▶

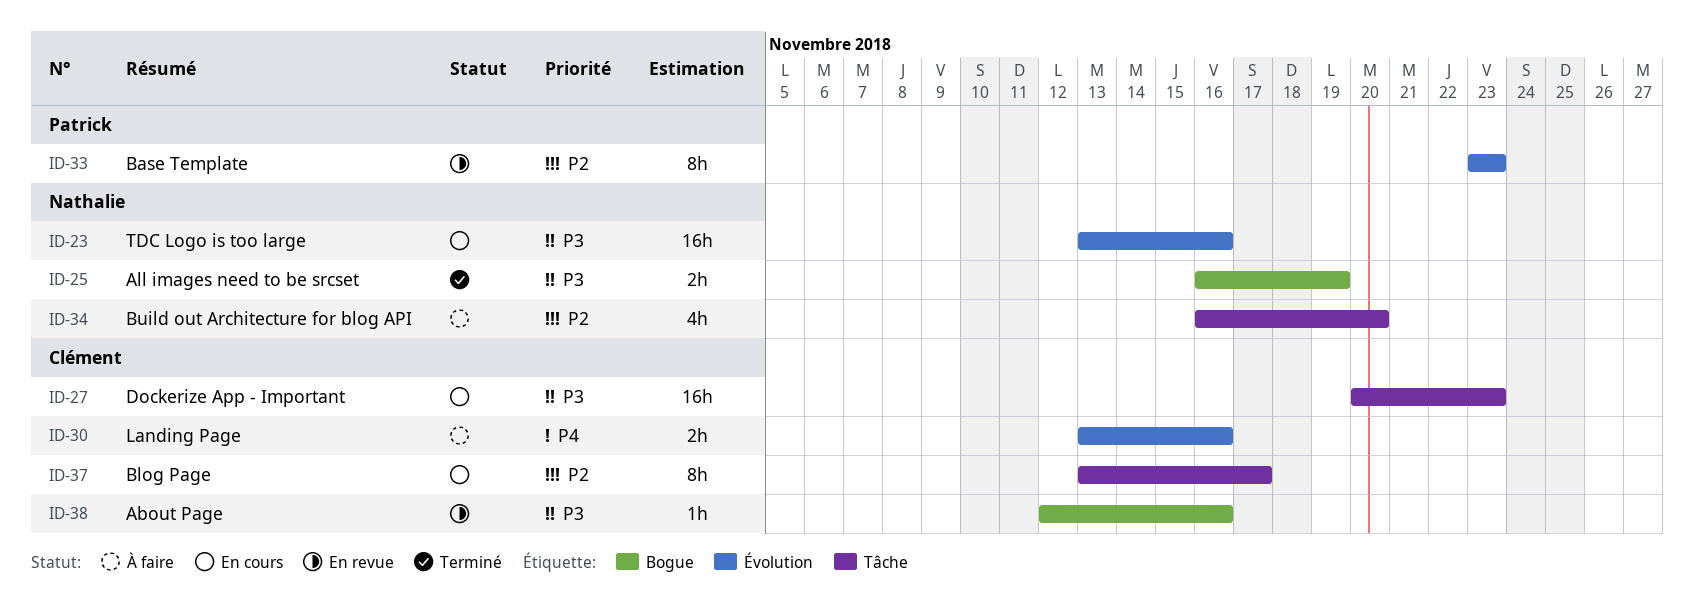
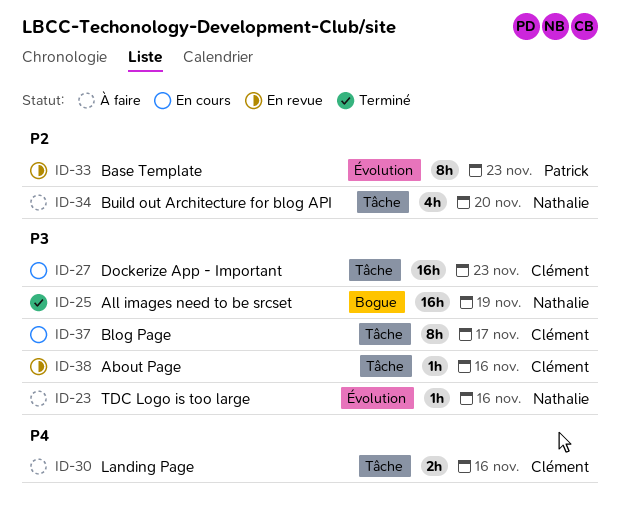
ID-23, status: En cours -> À faire
ID-23, estimate: 16h -> 1h
ID-25, estimate: 2h -> 16h
ID-30, label: Évolution -> Tâche
ID-37, priority: P2 -> P3
ID-38, label: Bogue -> Tâche

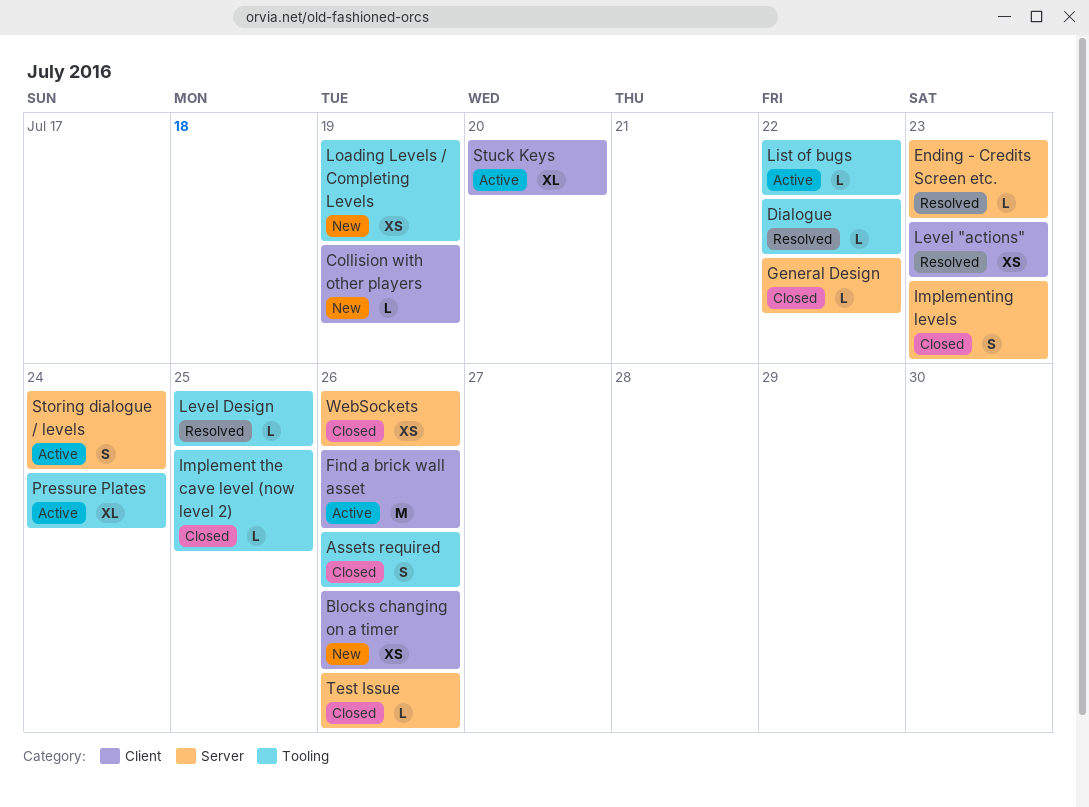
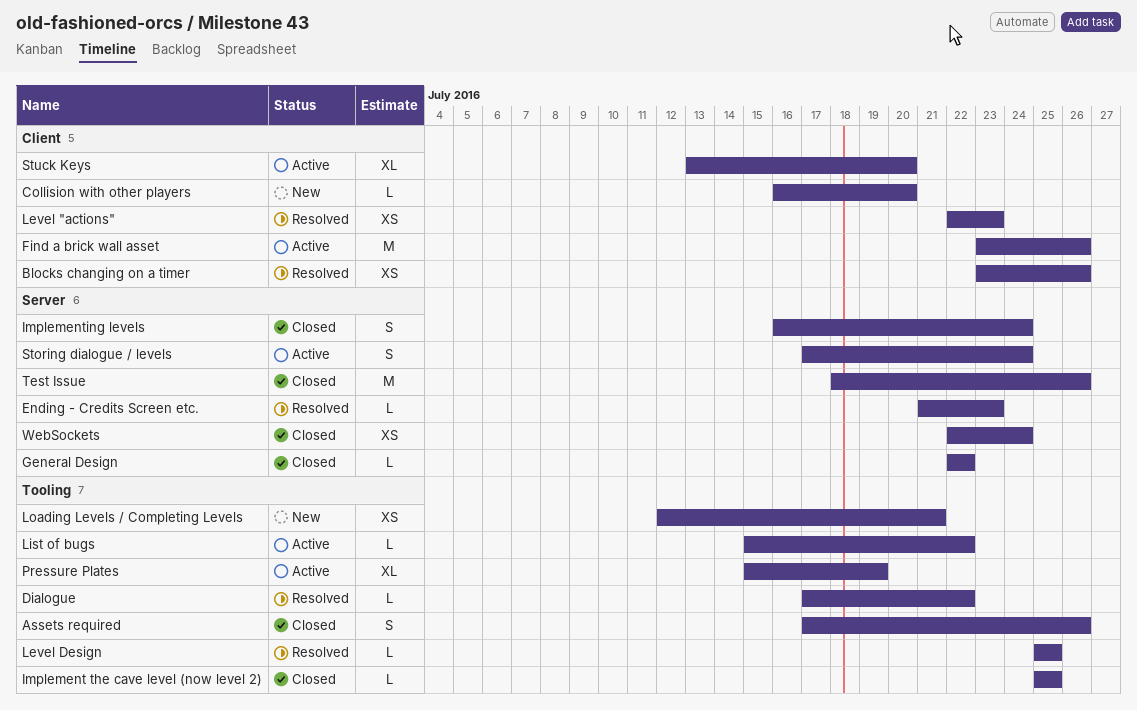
Blocks changing on a timer, status: New -> Resolved
Collision with other players, due: Jul 19 -> Jul 20
Implementing levels, due: Jul 23 -> Jul 24
Loading Levels / Completing Levels, due: Jul 19 -> Jul 21
Pressure Plates, due: Jul 24 -> Jul 19
Test Issue, estimate: L -> M
WebSockets, due: Jul 26 -> Jul 24

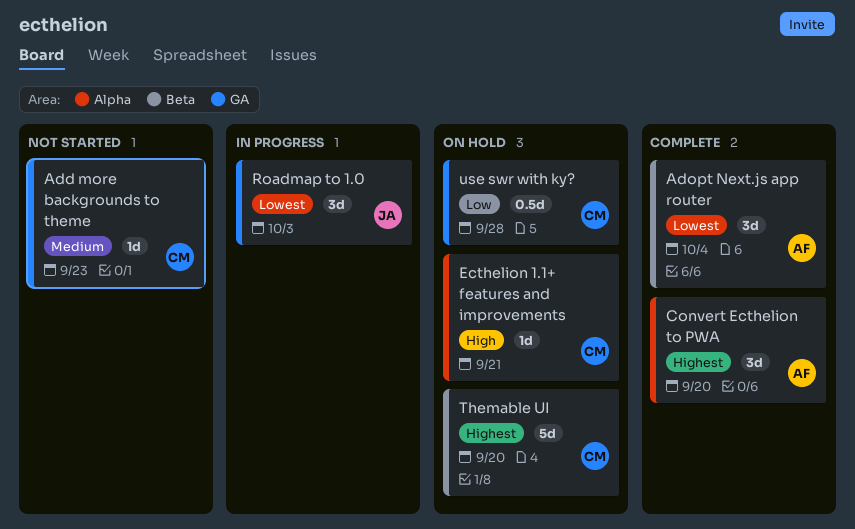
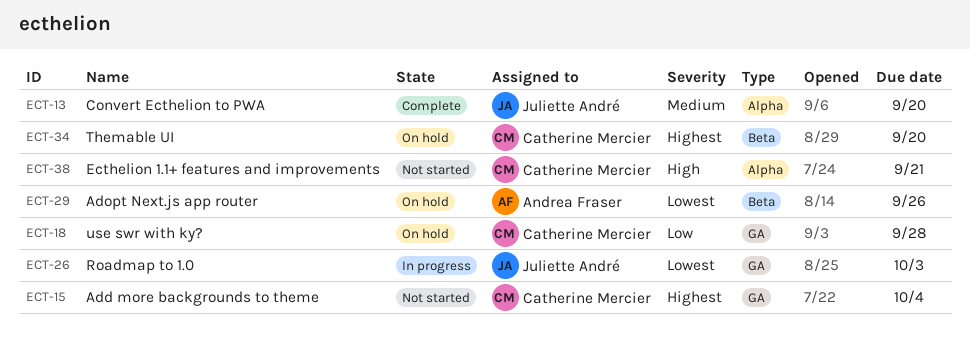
Add more backgrounds to theme, priority: Medium -> Highest
Add more backgrounds to theme, due: Sep 23 -> Oct 4
Adopt Next.js app router, status: Complete -> On hold
Adopt Next.js app router, due: Oct 4 -> Sep 26
Convert Ecthelion to PWA, owner: Andrea Fraser -> Juliette André
Convert Ecthelion to PWA, priority: Highest -> Medium
Ecthelion 1.1+ features and improvements, status: On hold -> Not started

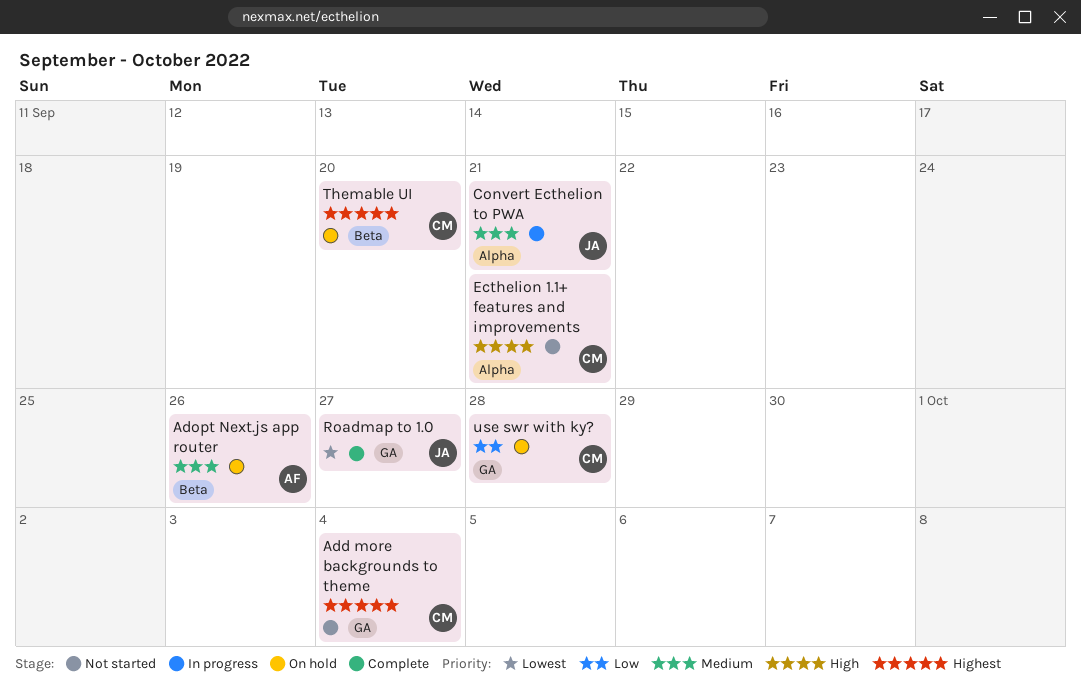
Adopt Next.js app router, priority: Lowest -> Medium
Convert Ecthelion to PWA, status: Complete -> In progress
Convert Ecthelion to PWA, due: Sep 20 -> Sep 21
Roadmap to 1.0, status: In progress -> Complete
Roadmap to 1.0, due: Oct 3 -> Sep 27

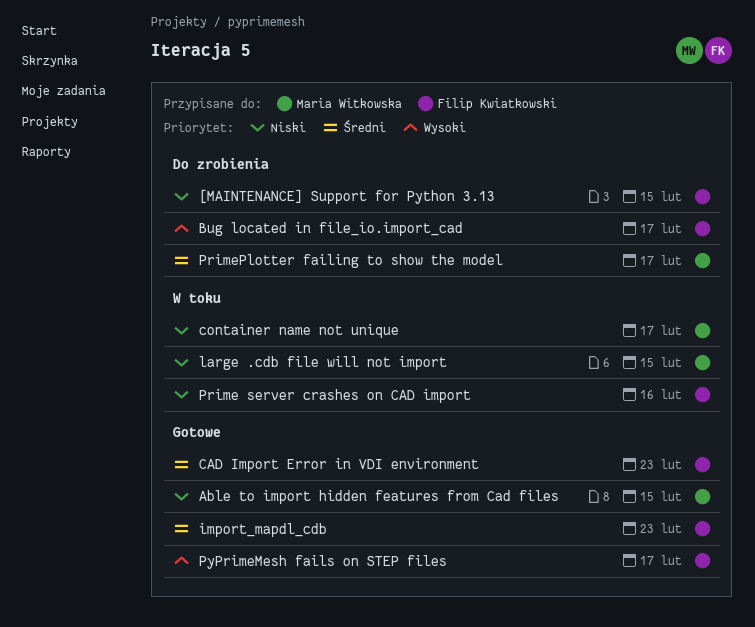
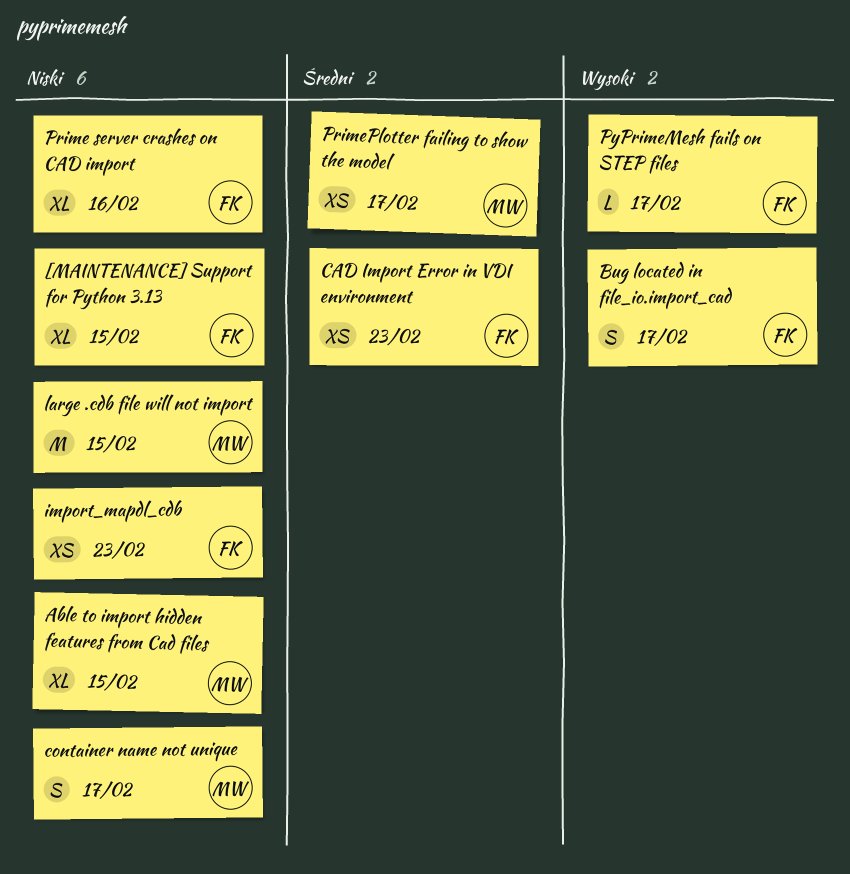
import_mapdl_cdb, priority: Średni -> Niski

◀

Your goal: Please transcribe the whole listing above exactly, with the images left out.

Solution to this task:
ID-23, status: En cours -> À faire
ID-23, estimate: 16h -> 1h
ID-25, estimate: 2h -> 16h
ID-30, label: Évolution -> Tâche
ID-37, priority: P2 -> P3
ID-38, label: Bogue -> Tâche

Blocks changing on a timer, status: New -> Resolved
Collision with other players, due: Jul 19 -> Jul 20
Implementing levels, due: Jul 23 -> Jul 24
Loading Levels / Completing Levels, due: Jul 19 -> Jul 21
Pressure Plates, due: Jul 24 -> Jul 19
Test Issue, estimate: L -> M
WebSockets, due: Jul 26 -> Jul 24

Add more backgrounds to theme, priority: Medium -> Highest
Add more backgrounds to theme, due: Sep 23 -> Oct 4
Adopt Next.js app router, status: Complete -> On hold
Adopt Next.js app router, due: Oct 4 -> Sep 26
Convert Ecthelion to PWA, owner: Andrea Fraser -> Juliette André
Convert Ecthelion to PWA, priority: Highest -> Medium
Ecthelion 1.1+ features and improvements, status: On hold -> Not started

Adopt Next.js app router, priority: Lowest -> Medium
Convert Ecthelion to PWA, status: Complete -> In progress
Convert Ecthelion to PWA, due: Sep 20 -> Sep 21
Roadmap to 1.0, status: In progress -> Complete
Roadmap to 1.0, due: Oct 3 -> Sep 27

import_mapdl_cdb, priority: Średni -> Niski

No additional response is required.